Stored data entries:
[start]

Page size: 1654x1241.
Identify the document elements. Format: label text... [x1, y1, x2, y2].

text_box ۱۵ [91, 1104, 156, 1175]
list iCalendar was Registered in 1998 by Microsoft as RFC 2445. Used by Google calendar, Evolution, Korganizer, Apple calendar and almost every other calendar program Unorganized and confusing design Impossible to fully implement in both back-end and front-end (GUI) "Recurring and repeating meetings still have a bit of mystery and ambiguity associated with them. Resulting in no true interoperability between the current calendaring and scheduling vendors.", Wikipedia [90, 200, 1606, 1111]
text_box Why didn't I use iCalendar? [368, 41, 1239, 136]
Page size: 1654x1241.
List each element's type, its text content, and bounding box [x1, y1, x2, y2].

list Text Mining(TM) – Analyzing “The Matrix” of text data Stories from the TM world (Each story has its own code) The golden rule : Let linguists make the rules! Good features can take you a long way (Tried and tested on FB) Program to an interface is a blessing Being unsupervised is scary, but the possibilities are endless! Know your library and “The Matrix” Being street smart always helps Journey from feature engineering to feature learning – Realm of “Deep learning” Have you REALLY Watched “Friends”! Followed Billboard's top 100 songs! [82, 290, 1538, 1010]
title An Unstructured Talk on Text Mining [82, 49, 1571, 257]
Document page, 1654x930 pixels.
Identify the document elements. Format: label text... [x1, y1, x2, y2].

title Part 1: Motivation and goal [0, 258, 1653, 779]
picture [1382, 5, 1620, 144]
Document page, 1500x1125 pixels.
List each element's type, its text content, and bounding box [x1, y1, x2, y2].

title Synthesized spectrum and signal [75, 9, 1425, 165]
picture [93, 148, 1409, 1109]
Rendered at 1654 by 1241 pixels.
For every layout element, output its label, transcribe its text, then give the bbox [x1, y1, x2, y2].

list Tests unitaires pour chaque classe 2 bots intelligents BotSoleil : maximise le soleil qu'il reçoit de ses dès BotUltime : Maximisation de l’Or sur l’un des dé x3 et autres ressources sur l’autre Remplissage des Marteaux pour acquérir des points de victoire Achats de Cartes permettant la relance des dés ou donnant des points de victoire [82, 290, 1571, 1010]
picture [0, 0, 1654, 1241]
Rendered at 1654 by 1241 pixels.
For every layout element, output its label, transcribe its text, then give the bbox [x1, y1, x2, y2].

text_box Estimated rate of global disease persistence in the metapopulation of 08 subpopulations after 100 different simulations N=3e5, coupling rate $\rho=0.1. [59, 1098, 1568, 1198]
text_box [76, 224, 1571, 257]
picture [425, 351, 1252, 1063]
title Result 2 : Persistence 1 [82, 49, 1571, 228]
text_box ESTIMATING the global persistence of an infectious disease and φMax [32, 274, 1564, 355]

[end]

Direction:
Format every line of the items above as a JSON list of strings, one string per line, leaving out blank lines.

Final answer:
[
  "Page size: 1654x1241.",
  "Identify the document elements. Format: label text... [x1, y1, x2, y2].",
  "text_box ۱۵ [91, 1104, 156, 1175]",
  "list iCalendar was Registered in 1998 by Microsoft as RFC 2445. Used by Google calendar, Evolution, Korganizer, Apple calendar and almost every other calendar program Unorganized and confusing design Impossible to fully implement in both back-end and front-end (GUI) \"Recurring and repeating meetings still have a bit of mystery and ambiguity associated with them. Resulting in no true interoperability between the current calendaring and scheduling vendors.\", Wikipedia [90, 200, 1606, 1111]",
  "text_box Why didn't I use iCalendar? [368, 41, 1239, 136]",
  "Page size: 1654x1241.",
  "List each element's type, its text content, and bounding box [x1, y1, x2, y2].",
  "list Text Mining(TM) – Analyzing “The Matrix” of text data Stories from the TM world (Each story has its own code) The golden rule : Let linguists make the rules! Good features can take you a long way (Tried and tested on FB) Program to an interface is a blessing Being unsupervised is scary, but the possibilities are endless! Know your library and “The Matrix” Being street smart always helps Journey from feature engineering to feature learning – Realm of “Deep learning” Have you REALLY Watched “Friends”! Followed Billboard's top 100 songs! [82, 290, 1538, 1010]",
  "title An Unstructured Talk on Text Mining [82, 49, 1571, 257]",
  "Document page, 1654x930 pixels.",
  "Identify the document elements. Format: label text... [x1, y1, x2, y2].",
  "title Part 1: Motivation and goal [0, 258, 1653, 779]",
  "picture [1382, 5, 1620, 144]",
  "Document page, 1500x1125 pixels.",
  "List each element's type, its text content, and bounding box [x1, y1, x2, y2].",
  "title Synthesized spectrum and signal [75, 9, 1425, 165]",
  "picture [93, 148, 1409, 1109]",
  "Rendered at 1654 by 1241 pixels.",
  "For every layout element, output its label, transcribe its text, then give the bbox [x1, y1, x2, y2].",
  "list Tests unitaires pour chaque classe 2 bots intelligents BotSoleil : maximise le soleil qu'il reçoit de ses dès BotUltime : Maximisation de l’Or sur l’un des dé x3 et autres ressources sur l’autre Remplissage des Marteaux pour acquérir des points de victoire Achats de Cartes permettant la relance des dés ou donnant des points de victoire [82, 290, 1571, 1010]",
  "picture [0, 0, 1654, 1241]",
  "Rendered at 1654 by 1241 pixels.",
  "For every layout element, output its label, transcribe its text, then give the bbox [x1, y1, x2, y2].",
  "text_box Estimated rate of global disease persistence in the metapopulation of 08 subpopulations after 100 different simulations N=3e5, coupling rate $\\rho=0.1. [59, 1098, 1568, 1198]",
  "text_box [76, 224, 1571, 257]",
  "picture [425, 351, 1252, 1063]",
  "title Result 2 : Persistence 1 [82, 49, 1571, 228]",
  "text_box ESTIMATING the global persistence of an infectious disease and φMax [32, 274, 1564, 355]"
]